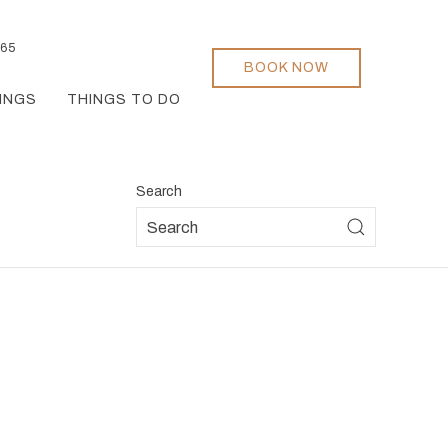
165
BOOK NOW
INGS
THINGS TO DO
Search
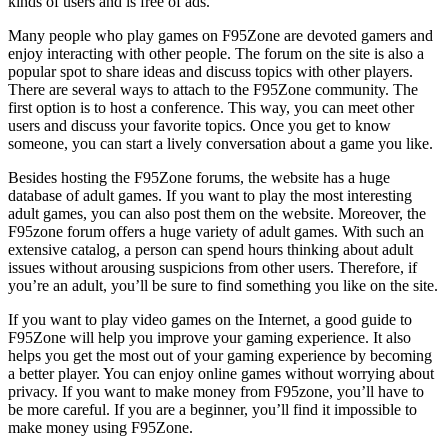
kinds of users and is free of ads.
Many people who play games on F95Zone are devoted gamers and
enjoy interacting with other people. The forum on the site is also a
popular spot to share ideas and discuss topics with other players.
There are several ways to attach to the F95Zone community. The
first option is to host a conference. This way, you can meet other
users and discuss your favorite topics. Once you get to know
someone, you can start a lively conversation about a game you like.
Besides hosting the F95Zone forums, the website has a huge
database of adult games. If you want to play the most interesting
adult games, you can also post them on the website. Moreover, the
F95zone forum offers a huge variety of adult games. With such an
extensive catalog, a person can spend hours thinking about adult
issues without arousing suspicions from other users. Therefore, if
you’re an adult, you’ll be sure to find something you like on the site.
If you want to play video games on the Internet, a good guide to
F95Zone will help you improve your gaming experience. It also
helps you get the most out of your gaming experience by becoming
a better player. You can enjoy online games without worrying about
privacy. If you want to make money from F95zone, you’ll have to
be more careful. If you are a beginner, you’ll find it impossible to
make money using F95Zone.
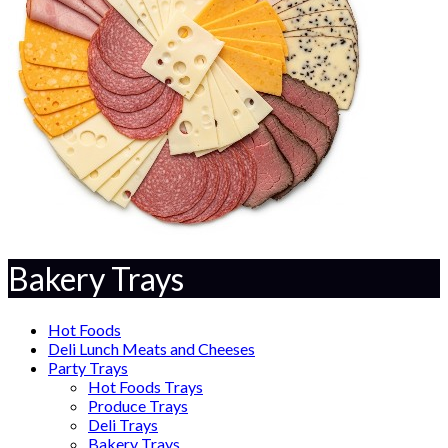
Bakery Trays
Hot Foods
Deli Lunch Meats and Cheeses
Party Trays
Hot Foods Trays
Produce Trays
Deli Trays
Bakery Trays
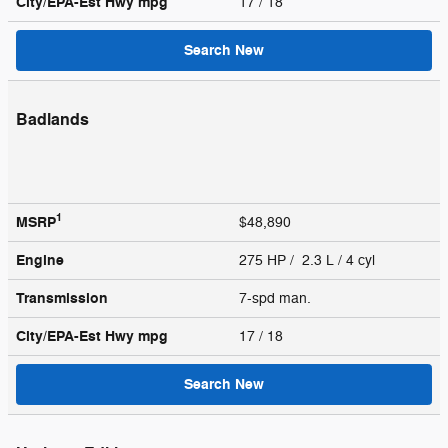
City/EPA-Est Hwy
mpg
17
/ 18
Search New
Badlands
1
MSRP
$48,890
Engine
275 HP / 2.3 L / 4 cyl
Transmission
7-spd man.
City/EPA-Est Hwy
mpg
17
/ 18
Search New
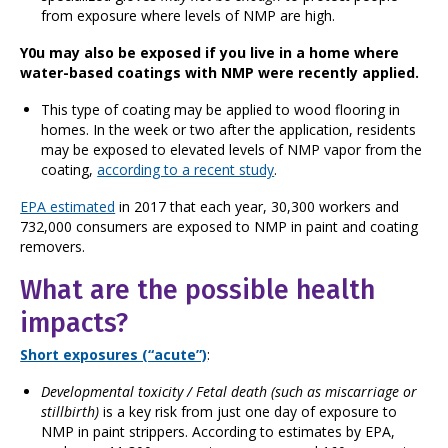
from exposure where levels of NMP are high.
Y0u may also be exposed if you live in a home where
water-based coatings with NMP were recently applied.
This type of coating may be applied to wood flooring in
homes. In the week or two after the application, residents
may be exposed to elevated levels of NMP vapor from the
coating,
according to a recent study
.
EPA estimated
in 2017 that each year, 30,300 workers and
732,000 consumers are exposed to NMP in paint and coating
removers.
What are the possible health
impacts?
Short exposures (“acute”)
:
Developmental toxicity / Fetal death
(such as miscarriage or
stillbirth)
is a key risk from just one day of exposure to
NMP in paint strippers. According to estimates by EPA,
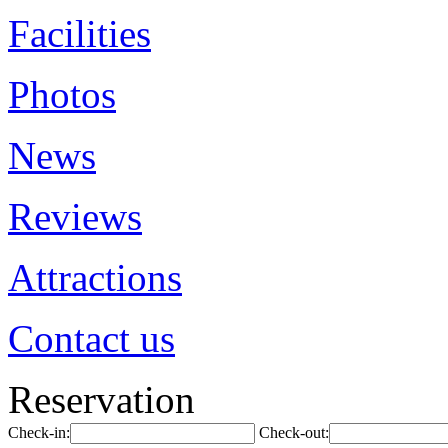
Facilities
Photos
News
Reviews
Attractions
Contact us
Reservation
Check-in:
Check-out:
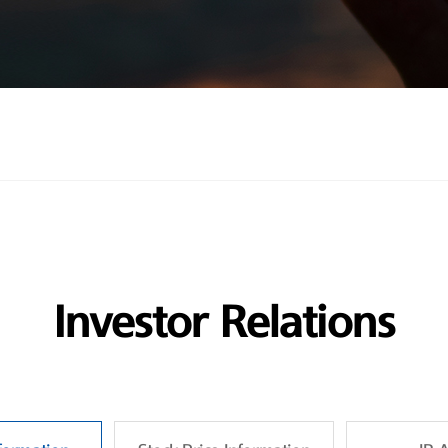
Investor Relations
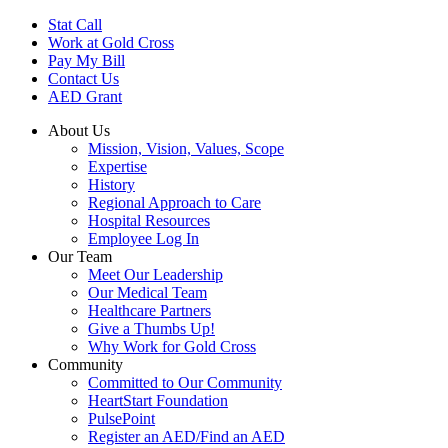
Skip
Stat Call
to
Work at Gold Cross
main
Pay My Bill
content
Contact Us
AED Grant
About Us
Mission, Vision, Values, Scope
Expertise
History
Regional Approach to Care
Hospital Resources
Employee Log In
Our Team
Meet Our Leadership
Our Medical Team
Healthcare Partners
Give a Thumbs Up!
Why Work for Gold Cross
Community
Committed to Our Community
HeartStart Foundation
PulsePoint
Register an AED/Find an AED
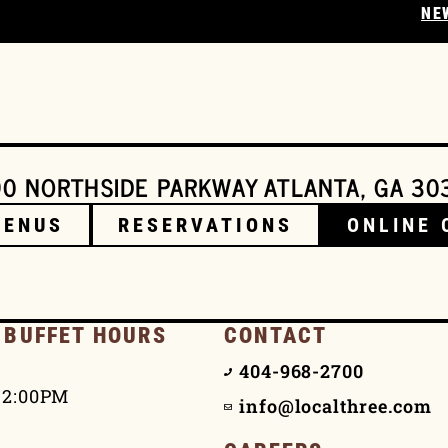
NE
0 NORTHSIDE PARKWAY ATLANTA, GA 30
MENUS
RESERVATIONS
ONLINE 
 BUFFET HOURS
CONTACT
404-968-2700
 2:00PM
info@localthree.com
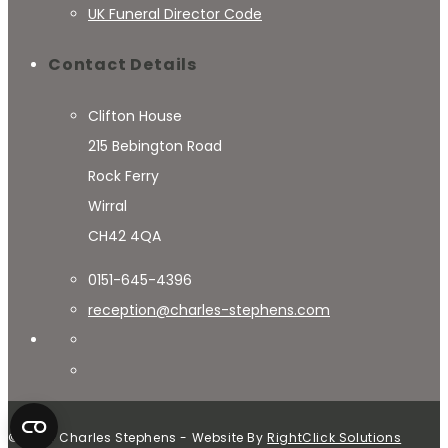
UK Funeral Director Code
Contact Details
Clifton House
215 Bebington Road
Rock Ferry
Wirral
CH42 4QA
0151-645-4396
reception@charles-stephens.com
© 2024 Charles Stephens - Website By
RightClick Solutions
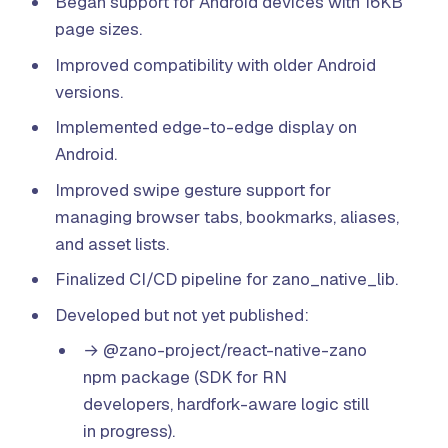
Began support for Android devices with 16KB
page sizes.
Improved compatibility with older Android
versions.
Implemented edge-to-edge display on
Android.
Improved swipe gesture support for
managing browser tabs, bookmarks, aliases,
and asset lists.
Finalized CI/CD pipeline for zano_native_lib.
Developed but not yet published:
→ @zano-project/react-native-zano
npm package (SDK for RN
developers, hardfork-aware logic still
in progress).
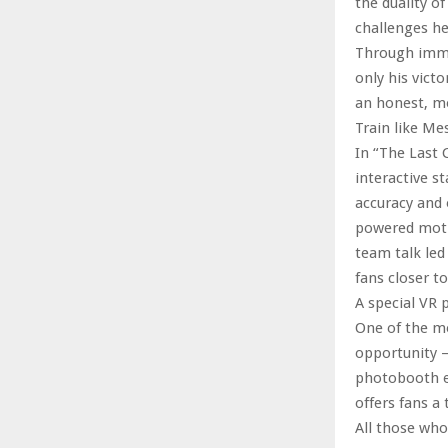
the duality 
challenges he
Through immer
only his victo
an honest, mo
Train like Me
In “The Last 
interactive st
accuracy and 
powered motiv
team talk led
fans closer t
A special VR 
One of the mo
opportunity –
photobooth ex
offers fans a
All those who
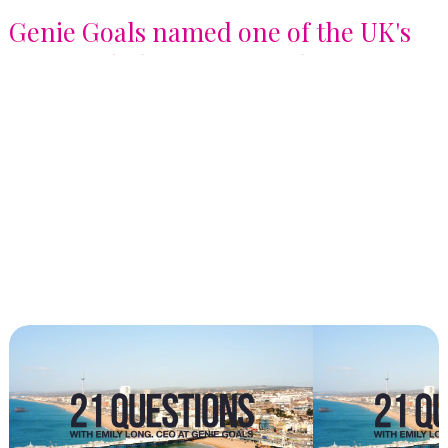
Genie Goals named one of the UK's
Best Workplaces for Development
2026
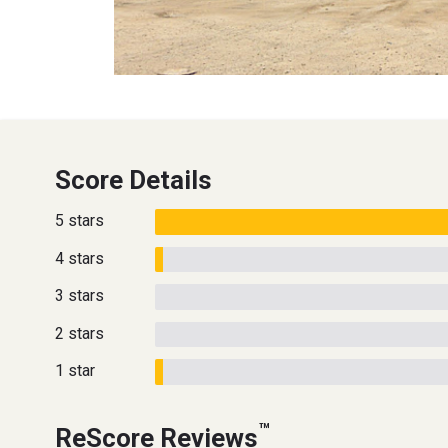
Score Details
5 stars
4 stars
3 stars
2 stars
1 star
™
ReScore Reviews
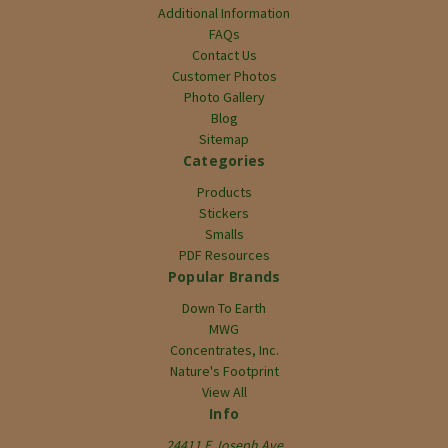
Additional Information
FAQs
Contact Us
Customer Photos
Photo Gallery
Blog
Sitemap
Categories
Products
Stickers
Smalls
PDF Resources
Popular Brands
Down To Earth
MWG
Concentrates, Inc.
Nature's Footprint
View All
Info
24411 E Joseph Ave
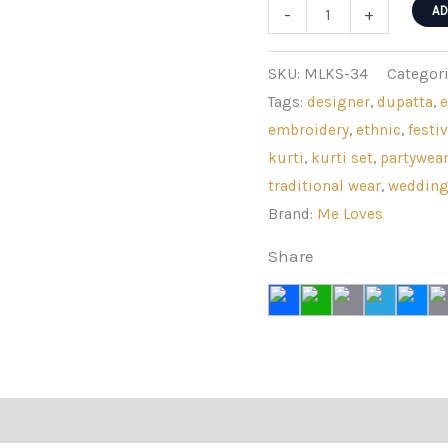
Rani
AD
-
+
Pink
Modal
SKU:
MLKS-34
Categor
Silk
Tags:
designer
,
dupatta
,
Digital
embroidery
,
ethnic
,
festiv
Floral
kurti
,
kurti set
,
partywea
Sharara
traditional wear
,
weddin
Set
Brand:
Me Loves
quantity
Share
views (0)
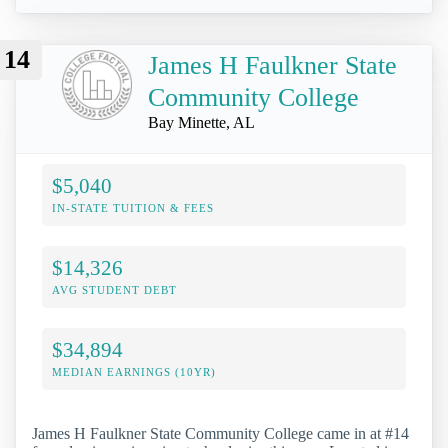
14
James H Faulkner State
Community College
Bay Minette, AL
$5,040
IN-STATE TUITION & FEES
$14,326
AVG STUDENT DEBT
$34,894
MEDIAN EARNINGS (10YR)
James H Faulkner State Community College came in at #14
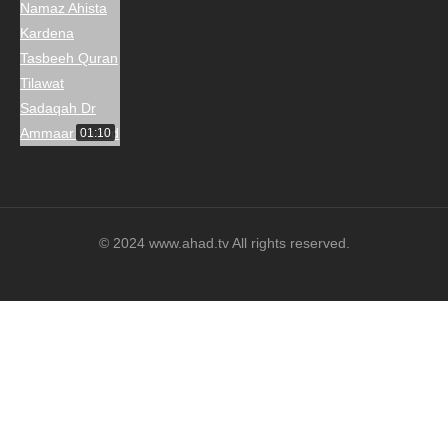
01:10
© 2024 www.ahad.tv All rights reserved.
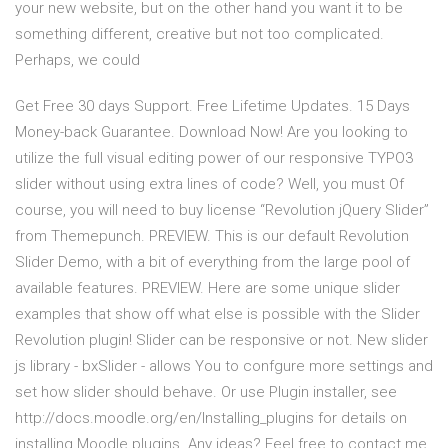
your new website, but on the other hand you want it to be
something different, creative but not too complicated.
Perhaps, we could
Get Free 30 days Support. Free Lifetime Updates. 15 Days
Money-back Guarantee. Download Now! Are you looking to
utilize the full visual editing power of our responsive TYPO3
slider without using extra lines of code? Well, you must Of
course, you will need to buy license “Revolution jQuery Slider”
from Themepunch. PREVIEW. This is our default Revolution
Slider Demo, with a bit of everything from the large pool of
available features. PREVIEW. Here are some unique slider
examples that show off what else is possible with the Slider
Revolution plugin! Slider can be responsive or not. New slider
js library - bxSlider - allows You to confgure more settings and
set how slider should behave. Or use Plugin installer, see
http://docs.moodle.org/en/Installing_plugins for details on
installing Moodle plugins. Any ideas? Feel free to contact me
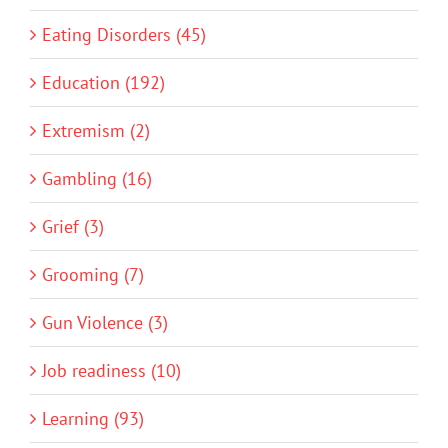
Eating Disorders (45)
Education (192)
Extremism (2)
Gambling (16)
Grief (3)
Grooming (7)
Gun Violence (3)
Job readiness (10)
Learning (93)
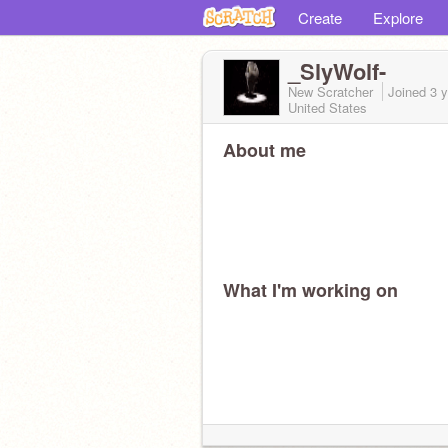
Create
Explore
_SlyWolf-
New Scratcher
Joined
3 
United States
About me
What I'm working on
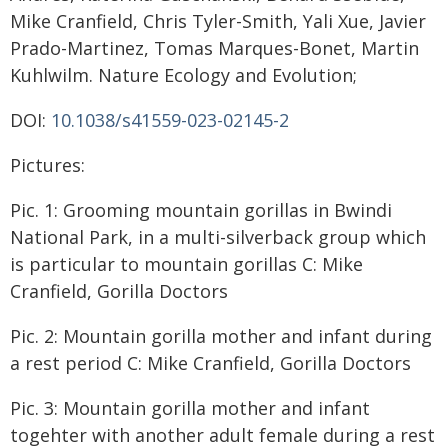
Mike Cranfield, Chris Tyler-Smith, Yali Xue, Javier
Prado-Martinez, Tomas Marques-Bonet, Martin
Kuhlwilm. Nature Ecology and Evolution;
DOI:
10.1038/s41559-023-02145-2
Pictures:
Pic. 1: Grooming mountain gorillas in Bwindi
National Park, in a multi-silverback group which
is particular to mountain gorillas C: Mike
Cranfield, Gorilla Doctors
Pic. 2: Mountain gorilla mother and infant during
a rest period C: Mike Cranfield, Gorilla Doctors
Pic. 3: Mountain gorilla mother and infant
togehter with another adult female during a rest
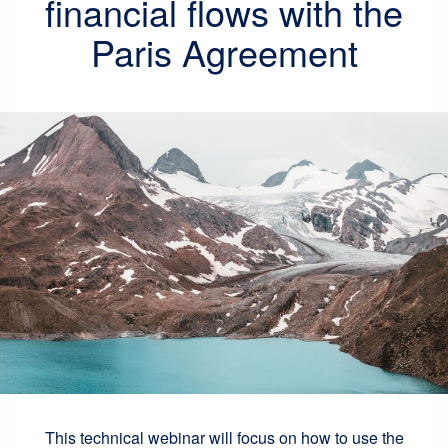
financial flows with the
Paris Agreement
This technical webinar will focus on how to use the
+---+
DIRECTIONS FOR THIS TASK – Look at the records above. Copy every line where the string "gorillas" occurs.

FINAL ANSWER –
Pic. 1: Grooming mountain gorillas in Bwindi
is particular to mountain gorillas C: Mike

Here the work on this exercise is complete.